The CEO of OpenAI, Sam Altman testified at a Senate hearing on Tuesday, May 16, 2023. The head of the artificial intelligence company that makes ChatGPT disclosed during the hearing that government intervention “will be critical to mitigate the risks of increasingly powerful” AI systems.
“As this technology advances, we understand that people are anxious about how it could change the way we live. We are too,” Altman said.
Altman proposed the formation of a U.S. or global agency that would license the most powerful AI systems and have the authority to “take that license away and ensure compliance with safety standards.”
Altman’s company caught public attention after it released ChatGPT late last year. ChatGPT is a free chatbot tool that answers questions with convincingly human-like responses.
Sen. Richard Blumenthal, the Connecticut Democrat who acts as Chair of the Senate Judiciary Committee’s subcommittee on privacy, technology and the law, opened the hearing with a recorded speech that sounded like himself, but was actually a voice clone trained on Blumenthal’s floor speeches and reciting a speech written by ChatGPT after he asked the chatbot to compose his opening remarks.

Blumenthal said that the result was impressive. However, he added, “What if I had asked it, and what if it had provided, an endorsement of Ukraine surrendering or (Russian President) Vladimir Putin’s leadership?”
Blumenthal stated that AI companies need to be mandated to test their systems and disclose known risks before releasing them, and expressed particular concern about how future AI systems could destabilize the job market.
Asked about what his biggest nightmare regarding AI developments would be, Altman remarked that “he expects there to be significant impact on jobs, but exactly what that impact will be is hard to predict”. He stated that it is important to think about GPT-4 “as a tool, not a creature.”
“It’s a tool that people have a great deal of control,” on how they use it. The OpenAI CEO noted that it is a tool for tasks, rather than jobs.
Looking back through the history of technology, Altman noted that as technology grows, our quality of life raises as well. He added that “he is very optimistic about how great the jobs in the future will be”.
A Critical First Step
The panel’s ranking Republican, Sen.
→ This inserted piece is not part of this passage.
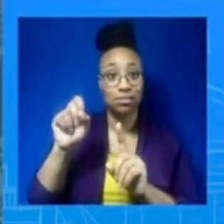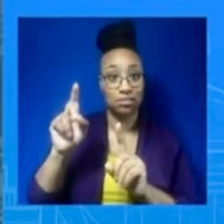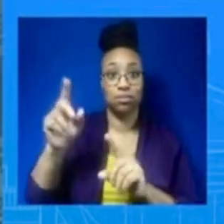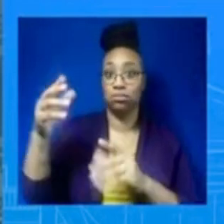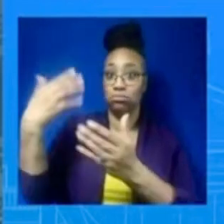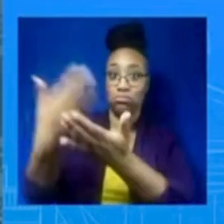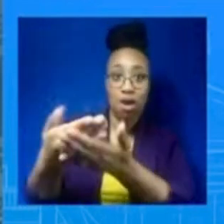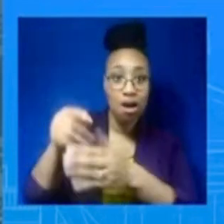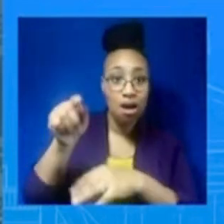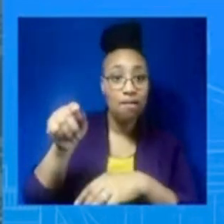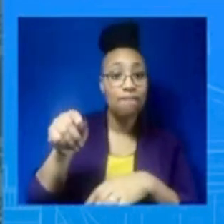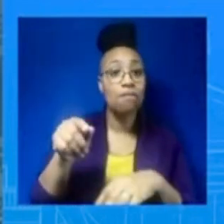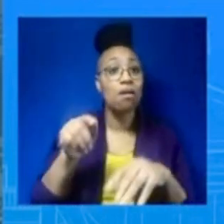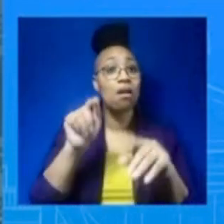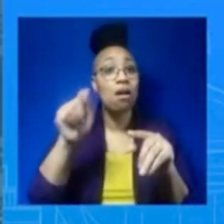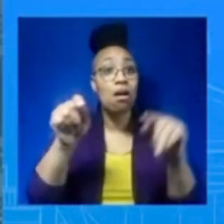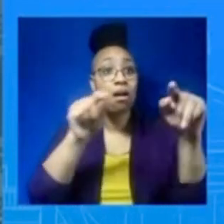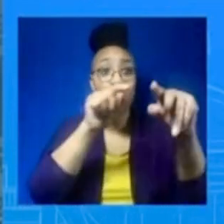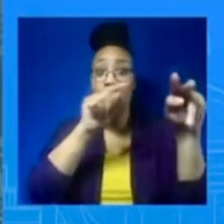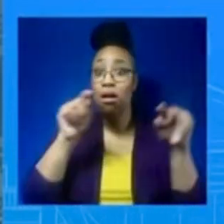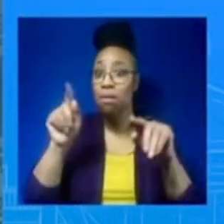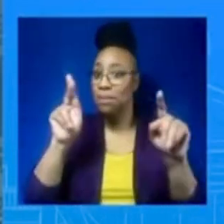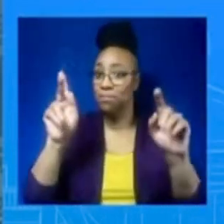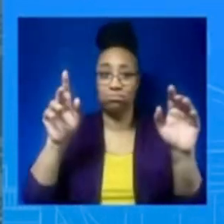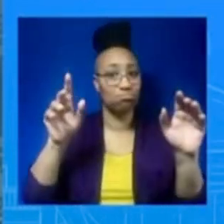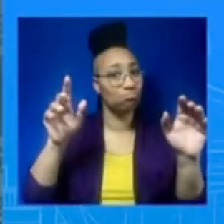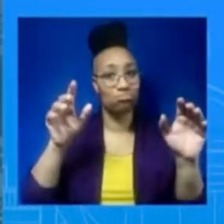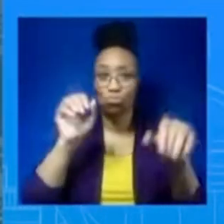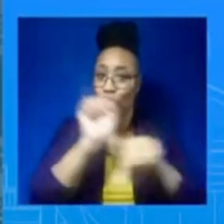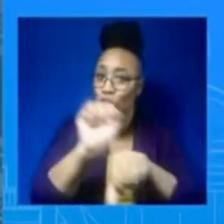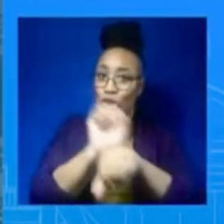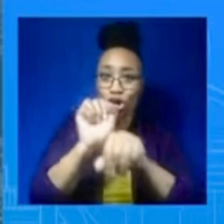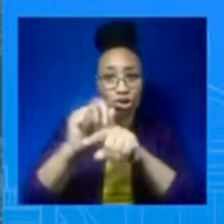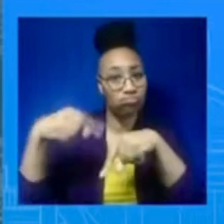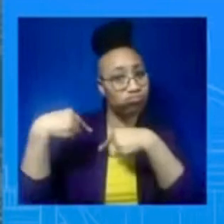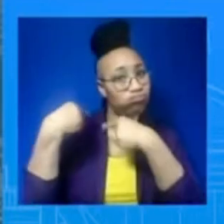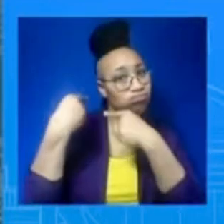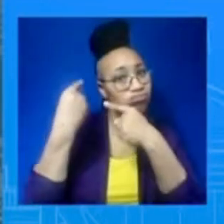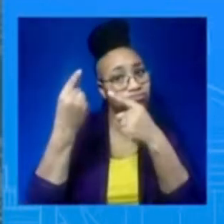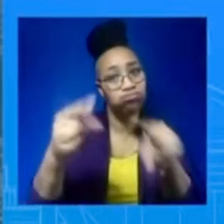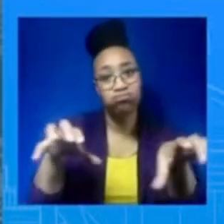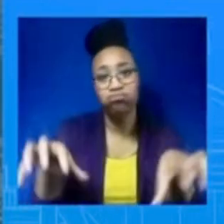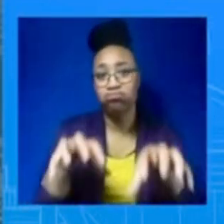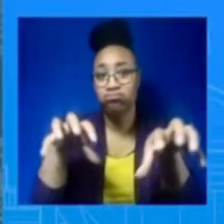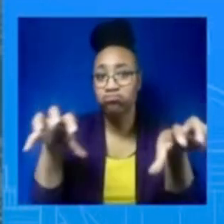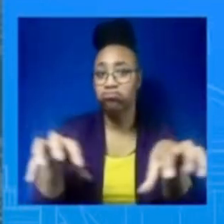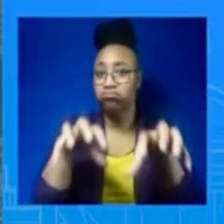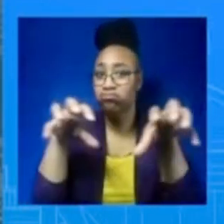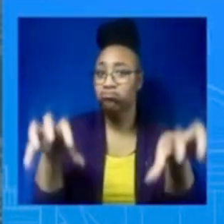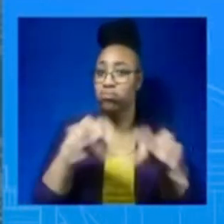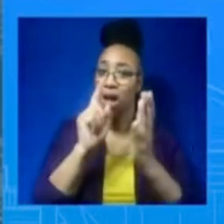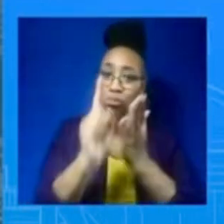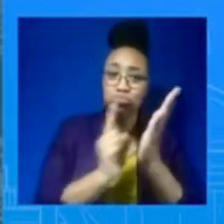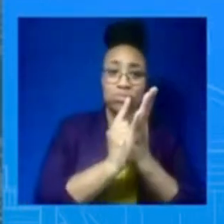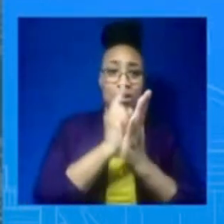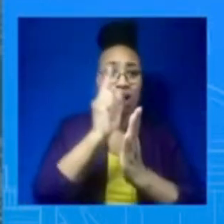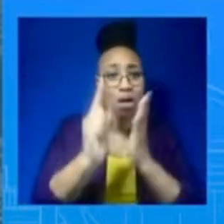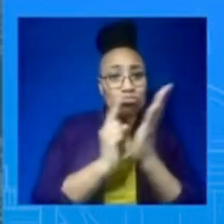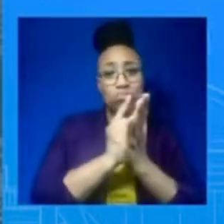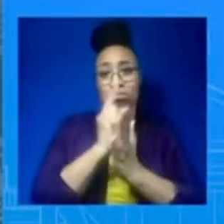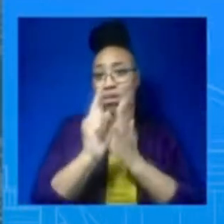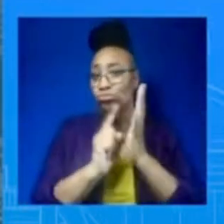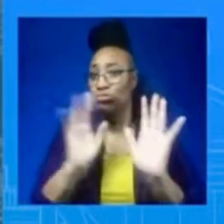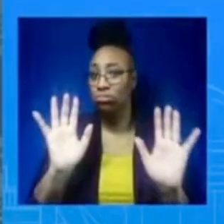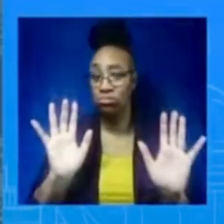We've been on the ground again since February 4th, hours after the derailment happened. And we are committed. We are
Josh Hawley of Missouri, opined that “Artificial intelligence will be transformative in ways we can’t even imagine, with implications for Americans’ elections, jobs, and security.” He added, “This hearing marks a critical first step towards understanding what Congress should do.”
IBM’s Chief Privacy and Trust Officer, Christina Montgomery, and Gary Marcus, a Professor Emeritus at New York University also testified at the Senate hearing.

Gary Marcus told the committee that he believed the best way to regulate AI would be to create a new government agency altogether. “My view is we probably need a cabinet-level organisation within the US to address this,” he opined.
However, Christina Montgomery, IBM’s Chief Privacy and Trust Officer, disagreed.
“We don’t want to slow down regulation to address real risks right now. We have existing regulatory authorities in place who have been clear that they have the ability to regulate in their respective domains.”
Christina Montgomery

Democratic Senator, Chris Coons responded that these organisations were not funded well enough to do this.
Altman, CEO of OpenAI, has taken the perhaps unusual stance of agreeing that regulation is required, and called on US Senators to regulate artificial intelligence.
“We think that regulatory intervention by governments will be critical to mitigating the risks of increasingly powerful (AI) models,” he said.
A number of tech industry leaders have disclosed that they welcome some form of AI oversight but have cautioned against what they see as overly heavy-handed rules.